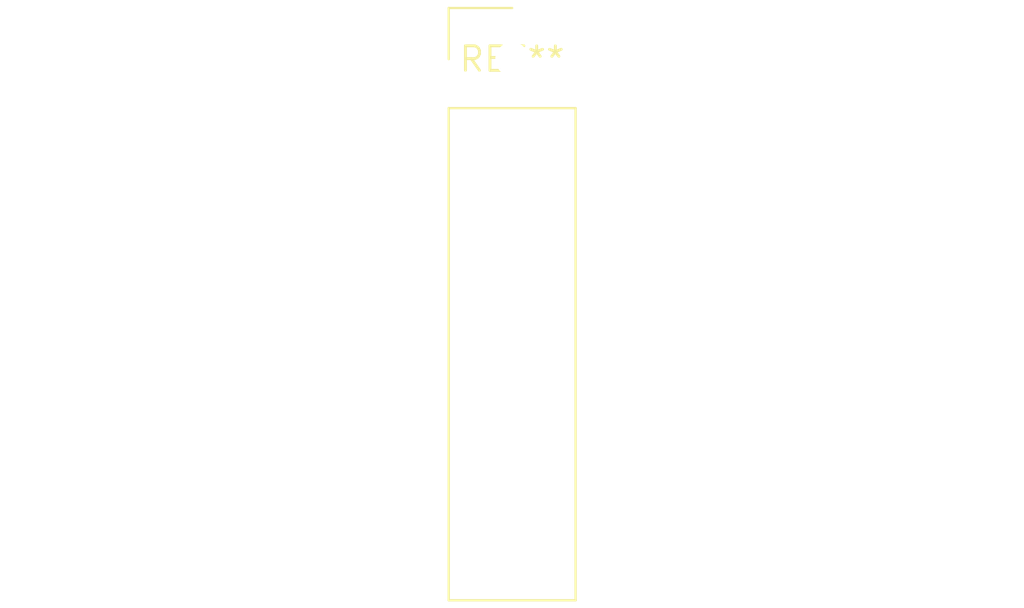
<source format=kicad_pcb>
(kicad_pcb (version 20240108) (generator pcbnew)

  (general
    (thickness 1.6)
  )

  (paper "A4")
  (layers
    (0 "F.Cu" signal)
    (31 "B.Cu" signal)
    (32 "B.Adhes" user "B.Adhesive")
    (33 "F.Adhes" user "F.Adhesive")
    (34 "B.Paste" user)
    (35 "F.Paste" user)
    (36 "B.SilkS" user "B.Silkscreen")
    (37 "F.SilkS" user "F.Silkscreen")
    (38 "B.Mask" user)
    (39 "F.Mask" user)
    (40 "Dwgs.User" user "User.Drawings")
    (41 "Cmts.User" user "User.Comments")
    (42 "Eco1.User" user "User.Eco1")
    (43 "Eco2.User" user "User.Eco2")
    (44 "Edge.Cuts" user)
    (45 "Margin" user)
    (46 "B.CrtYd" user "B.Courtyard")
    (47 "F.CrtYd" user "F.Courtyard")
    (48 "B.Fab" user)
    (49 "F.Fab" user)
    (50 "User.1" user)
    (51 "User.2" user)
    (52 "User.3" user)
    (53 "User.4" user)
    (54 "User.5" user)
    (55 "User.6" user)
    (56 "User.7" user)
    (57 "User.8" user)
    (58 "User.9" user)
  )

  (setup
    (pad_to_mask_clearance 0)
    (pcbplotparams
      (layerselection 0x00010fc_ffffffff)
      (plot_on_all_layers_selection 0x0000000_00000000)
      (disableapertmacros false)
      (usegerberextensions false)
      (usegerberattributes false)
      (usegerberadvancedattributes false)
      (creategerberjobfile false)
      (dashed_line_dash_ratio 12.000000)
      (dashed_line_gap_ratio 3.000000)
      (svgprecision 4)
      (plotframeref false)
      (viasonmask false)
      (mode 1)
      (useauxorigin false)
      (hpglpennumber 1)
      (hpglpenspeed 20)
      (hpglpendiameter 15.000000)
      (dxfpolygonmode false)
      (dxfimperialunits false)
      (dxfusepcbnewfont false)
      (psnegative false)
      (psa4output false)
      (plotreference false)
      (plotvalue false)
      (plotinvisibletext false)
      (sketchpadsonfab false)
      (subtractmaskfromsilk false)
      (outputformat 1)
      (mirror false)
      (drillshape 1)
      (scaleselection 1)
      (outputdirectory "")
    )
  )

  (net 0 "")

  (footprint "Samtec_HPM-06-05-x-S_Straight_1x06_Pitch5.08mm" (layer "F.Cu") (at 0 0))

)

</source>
* * *
## YOUR OBJECTIVE
Would you show each line of the listing above that has the string "SilkS"?

## RESULT FOR THIS TASK
    (36 "B.SilkS" user "B.Silkscreen")
    (37 "F.SilkS" user "F.Silkscreen")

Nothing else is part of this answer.